- Born: 15 April 1893 Singhampton, Ontario, Canada
- Died: 7 July 1918 (aged 25) Hamel, France
- Buried: Arras Flying Services Memorial
- Allegiance: Canada United Kingdom
- Branch: Canadian Expeditionary Force Royal Naval Air Service Royal Air Force
- Rank: Lieutenant
- Unit: No. 9 Naval Squadron/No. 209 Squadron RAF
- Conflicts: First World War
- Awards: Croix de Guerre (France)

= Merrill Taylor =

Canadian flying ace

Merrill Samuel Taylor (15 April 1893 – 7 July 1918) was a Canadian flying ace of the First World War. He was credited with seven aerial victories while flying a Sopwith Camel fighter for the Royal Naval Air Service and, later, the Royal Air Force. He touched off the air battle that resulted in the death of the war's leading ace, Manfred von Richthofen, on 21 April 1918. On 2 May 1918, he killed German ace Hans Weiss for his fifth victory. Taylor was killed in action by Franz Büchner on 7 July 1918.

==Early life==
Merrill Samuel Taylor was born in Clearview, Ontario, Canada on 15 April 1893, the son of Samuel Taylor. The younger Taylor was schooled in Singhampton and Yellow Grass, Saskatchewan before matriculating at the University of Toronto in Applied Science from 1912 to 1916.

Taylor was a bachelor, and an enthusiastic rugby football player, when he enlisted on 17 April 1916 into the university's Training Company of the Canadian Overseas Expeditionary Force. His enlistment attestation listed his next of kin as his mother, Mary Taylor, who was residing in Regina, Saskatchewan. His physical examination showed him to be 5 feet 7 3/4 inches tall, dark complected, with black hair, hazel eyes, and a scar on his left jaw.

==First World War==
On 19 January 1917, Taylor was appointed to the position of probationary flying officer.

By 23 July 1917, Taylor was commissioned as a Flight Sub-Lieutenant, indicating he had completed pilot's training. His first assignment was to the Dover Patrol, on 23 August 1917. He was then posted to No. 9 Naval Squadron of the Royal Naval Air Service as a Sopwith Camel pilot, scoring his first aerial victory on 28 September 1917. At 1620 hours that day, he was part of a squadron sweep that destroyed an Albatros D.III over Diksmuide, Belgium. He shared the victory with Stearne Tighe Edwards, Fred Everest Banbury, Oliver Redgate, and John Hales.

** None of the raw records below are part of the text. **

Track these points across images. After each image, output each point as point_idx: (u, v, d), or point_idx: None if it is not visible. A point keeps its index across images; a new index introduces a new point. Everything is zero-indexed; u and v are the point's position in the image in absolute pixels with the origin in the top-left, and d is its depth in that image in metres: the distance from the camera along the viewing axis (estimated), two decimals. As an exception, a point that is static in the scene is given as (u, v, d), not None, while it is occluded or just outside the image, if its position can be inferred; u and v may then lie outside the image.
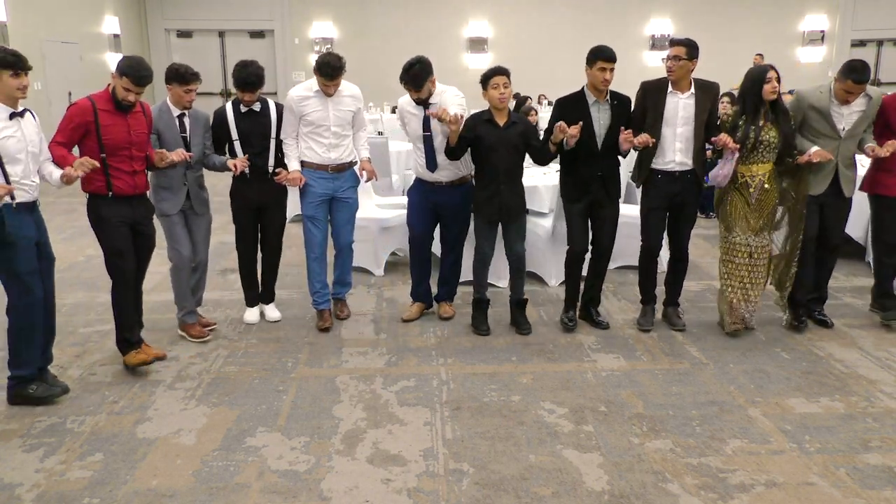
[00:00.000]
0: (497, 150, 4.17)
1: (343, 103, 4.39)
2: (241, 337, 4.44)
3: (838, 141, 4.20)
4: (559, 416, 3.43)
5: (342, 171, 4.47)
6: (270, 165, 4.39)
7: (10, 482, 2.90)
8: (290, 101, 4.36)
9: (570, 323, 4.50)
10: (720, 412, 3.47)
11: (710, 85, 4.25)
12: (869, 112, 4.21)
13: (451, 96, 4.31)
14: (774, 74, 4.03)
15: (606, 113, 4.20)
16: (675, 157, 4.21)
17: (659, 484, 2.89)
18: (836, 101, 4.18)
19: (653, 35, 16.48)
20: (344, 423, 3.37)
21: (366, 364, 4.04)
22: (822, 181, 4.26)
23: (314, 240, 4.53)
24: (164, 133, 4.06)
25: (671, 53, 4.14)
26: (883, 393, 3.67)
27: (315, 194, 4.46)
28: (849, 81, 4.05)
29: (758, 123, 4.07)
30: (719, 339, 4.36)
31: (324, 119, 4.35)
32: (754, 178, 4.15)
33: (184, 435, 3.27)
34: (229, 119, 4.33)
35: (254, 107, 4.32)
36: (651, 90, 4.26)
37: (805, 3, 16.49)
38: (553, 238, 5.28)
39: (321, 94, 4.32)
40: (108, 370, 3.95)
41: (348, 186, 4.53)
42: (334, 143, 4.40)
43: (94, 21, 13.22)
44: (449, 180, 4.40)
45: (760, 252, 4.26)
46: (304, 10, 16.10)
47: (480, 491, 2.84)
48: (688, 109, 4.17)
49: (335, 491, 2.85)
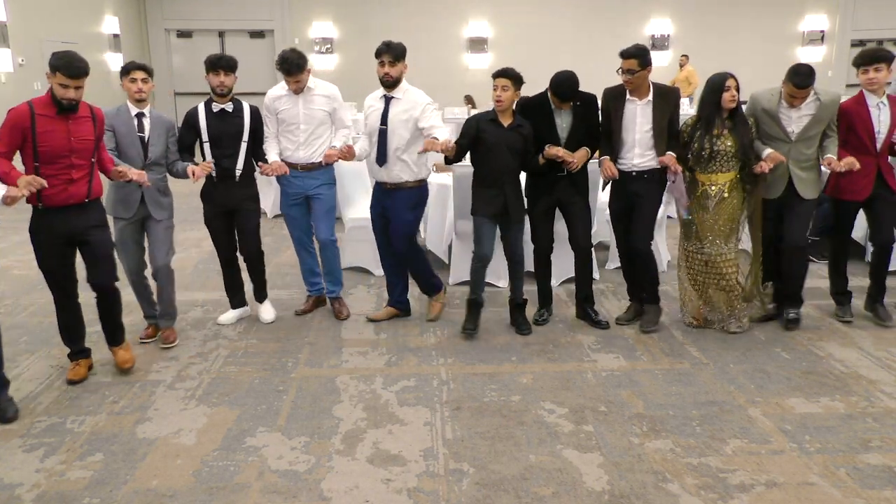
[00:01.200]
0: (499, 149, 4.16)
1: (314, 102, 4.41)
2: (242, 337, 4.44)
3: (789, 144, 4.17)
4: (559, 416, 3.43)
5: (312, 170, 4.48)
6: (239, 169, 4.32)
7: (10, 482, 2.90)
8: (266, 99, 4.46)
9: (541, 319, 4.59)
10: (720, 412, 3.47)
11: (670, 90, 4.25)
12: (820, 115, 4.14)
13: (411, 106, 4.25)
14: (734, 83, 4.03)
15: (569, 115, 4.22)
16: (633, 161, 4.24)
17: (659, 484, 2.89)
18: (785, 104, 4.15)
19: (653, 35, 16.47)
20: (344, 423, 3.37)
21: (366, 364, 4.04)
22: (777, 185, 4.23)
23: (293, 234, 4.72)
24: (119, 130, 3.97)
25: (623, 67, 4.11)
26: (883, 393, 3.67)
27: (288, 194, 4.55)
28: (790, 85, 4.03)
29: (712, 132, 4.06)
30: (719, 339, 4.36)
31: (294, 117, 4.39)
32: (713, 186, 4.15)
33: (184, 435, 3.27)
34: (200, 119, 4.26)
35: (226, 107, 4.26)
36: (610, 96, 4.27)
37: (805, 3, 16.49)
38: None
39: (292, 93, 4.37)
40: (108, 370, 3.95)
41: (320, 184, 4.52)
42: (304, 142, 4.42)
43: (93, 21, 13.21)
44: (400, 181, 4.34)
45: (716, 261, 4.23)
46: (304, 10, 16.08)
47: (480, 491, 2.84)
48: (646, 115, 4.18)
49: (335, 491, 2.85)
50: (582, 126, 4.24)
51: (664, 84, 4.28)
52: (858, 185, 4.32)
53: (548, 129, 4.22)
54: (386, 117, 4.27)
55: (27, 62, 10.09)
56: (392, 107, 4.27)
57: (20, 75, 9.84)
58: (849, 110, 4.27)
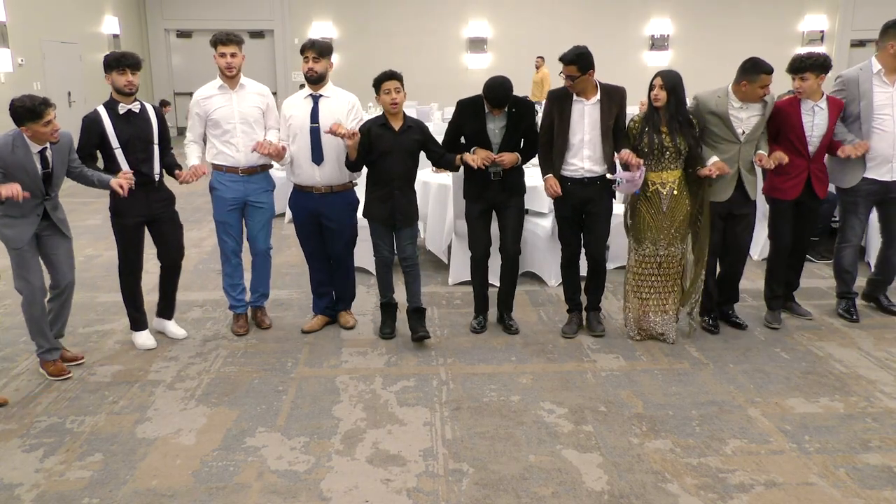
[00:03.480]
0: (392, 154, 4.10)
1: (248, 99, 4.23)
2: (241, 337, 4.44)
3: (739, 145, 4.13)
4: (559, 416, 3.43)
5: (253, 173, 4.28)
6: (156, 173, 4.03)
7: (10, 482, 2.90)
8: (193, 100, 4.23)
9: (479, 328, 4.48)
10: (720, 412, 3.47)
11: (616, 89, 4.16)
12: (767, 114, 4.16)
13: (344, 103, 4.21)
14: (659, 81, 3.97)
15: (503, 119, 4.15)
16: (583, 164, 4.15)
17: (658, 484, 2.89)
18: (738, 105, 4.09)
19: (653, 35, 16.47)
20: (344, 423, 3.37)
21: (365, 364, 4.04)
22: (727, 187, 4.17)
23: (226, 248, 4.39)
24: (14, 173, 3.47)
25: (564, 73, 4.04)
26: (882, 393, 3.68)
27: (224, 200, 4.27)
28: (762, 76, 3.96)
29: (660, 130, 4.02)
30: (719, 340, 4.36)
31: (229, 117, 4.17)
32: (665, 185, 4.09)
33: (183, 435, 3.27)
34: (106, 124, 3.86)
35: (133, 108, 3.93)
36: (555, 98, 4.20)
37: (805, 3, 16.49)
38: (553, 238, 5.28)
39: (226, 90, 4.20)
40: (108, 370, 3.95)
41: (262, 191, 4.34)
42: (243, 144, 4.20)
43: (93, 21, 13.21)
44: (331, 184, 4.23)
45: (670, 262, 4.19)
46: (304, 10, 16.09)
47: (480, 491, 2.84)
48: (593, 115, 4.11)
49: (335, 491, 2.85)
50: (517, 132, 4.17)
51: (611, 84, 4.18)
52: (787, 185, 4.30)
53: (478, 132, 4.15)
54: (317, 115, 4.14)
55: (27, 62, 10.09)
56: (322, 104, 4.16)
57: (20, 75, 9.83)
58: (781, 111, 4.23)
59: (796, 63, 4.16)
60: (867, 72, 4.37)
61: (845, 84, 4.46)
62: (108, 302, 5.06)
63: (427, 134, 4.23)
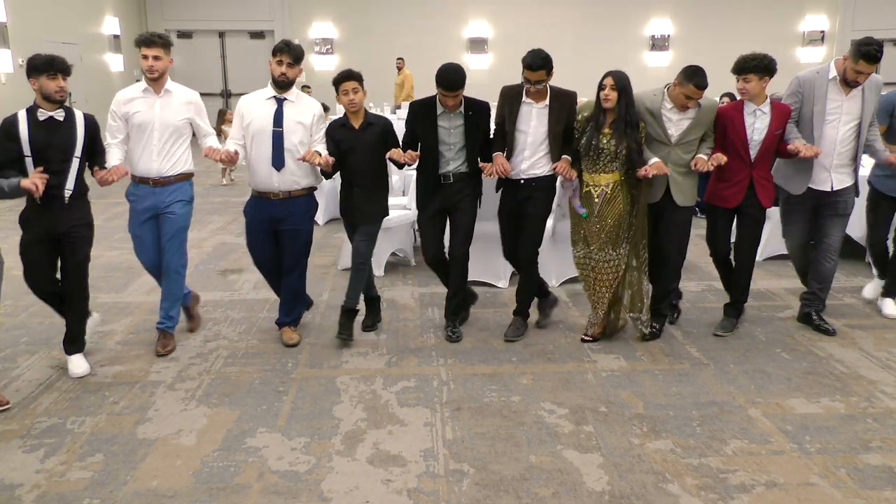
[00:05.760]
0: (354, 153, 4.12)
1: (172, 108, 4.00)
2: (242, 338, 4.44)
3: (669, 147, 4.07)
4: (559, 417, 3.43)
5: (166, 184, 4.03)
6: (68, 189, 3.66)
7: (11, 483, 2.90)
8: (115, 100, 4.00)
9: (453, 335, 4.37)
10: (720, 412, 3.47)
11: (567, 94, 4.11)
12: (700, 119, 4.05)
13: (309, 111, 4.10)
14: (609, 82, 3.88)
15: (458, 118, 4.11)
16: (521, 165, 4.11)
17: (659, 484, 2.89)
18: (670, 105, 4.04)
19: (653, 35, 16.49)
20: (344, 424, 3.37)
21: (366, 364, 4.04)
22: (658, 189, 4.13)
23: (144, 261, 4.22)
24: None
25: (533, 79, 3.95)
26: (883, 393, 3.67)
27: (136, 211, 4.08)
28: (691, 86, 3.90)
29: (602, 131, 3.95)
30: (719, 340, 4.36)
31: (147, 122, 3.95)
32: (598, 187, 4.04)
33: (184, 435, 3.27)
34: (21, 129, 3.57)
35: (55, 115, 3.62)
36: (507, 96, 4.15)
37: (805, 3, 16.50)
38: (553, 238, 5.28)
39: (150, 94, 3.98)
40: (108, 371, 3.95)
41: (174, 201, 4.07)
42: (158, 152, 3.98)
43: (94, 21, 13.23)
44: (289, 189, 4.10)
45: (603, 266, 4.12)
46: (304, 11, 16.10)
47: (480, 491, 2.84)
48: (541, 118, 4.07)
49: (335, 491, 2.85)
50: (476, 133, 4.14)
51: (562, 88, 4.13)
52: (728, 192, 4.19)
53: (428, 131, 4.11)
54: (281, 119, 4.03)
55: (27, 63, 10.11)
56: (287, 109, 4.05)
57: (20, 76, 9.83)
58: (724, 115, 4.15)
59: (740, 64, 4.08)
60: (823, 76, 4.22)
61: (801, 85, 4.30)
62: (109, 303, 5.06)
63: (389, 129, 4.19)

Taylor's second victory, coming just three weeks after 9 Naval became part of the brand new Royal Air Force, was a momentous one. He teamed with Oliver Colin LeBoutillier to incinerate a German Albatros two-seater at 1025 hours on 21 April 1918. The two ex-naval pilots thus touched off the chain of events that led to the death of the war's greatest ace, Manfred von Richthofen in that day's dogfighting.

The following morning, on another squadron mission, Taylor joined Robert Foster and three other pilots in capturing a German two-seater at Albert, France. Both members of the aircrew were killed in the process. Then, at 1445 hours on 27 April 1918, Taylor drove down an Albatros D.V out of control east of Villers-Bretonneux, France.

At noon on 2 May, Taylor became an ace. German ace Hans Weiss, flying a Fokker Triplane, attacked one of Taylor's squadronmates a mile south of Cerisy, France. Taylor killed Weiss with a bullet through the head and destroyed his white Triplane.

Victory number six came for Taylor on 15 May, when he drove down an Albatros D.V between Belloy and Pozières, France. The following day, he ended his victory list by helping to capture Leutnant Hubner of Jagdstaffel 4. Wilfrid May and Stearne Tighe Edwards helped force the German triplane to ground and its pilot to a prisoner of war camp.

On 7 July 1918, over Hamel, France, Taylor was shot down and killed in action by Franz Büchner. Lieutenant Merrill Samuel Taylor's grave is unknown; he is memorialized at the Arras Flying Services Memorial, Arras, France. Taylor was awarded the Croix de Guerre by the French government for his valour.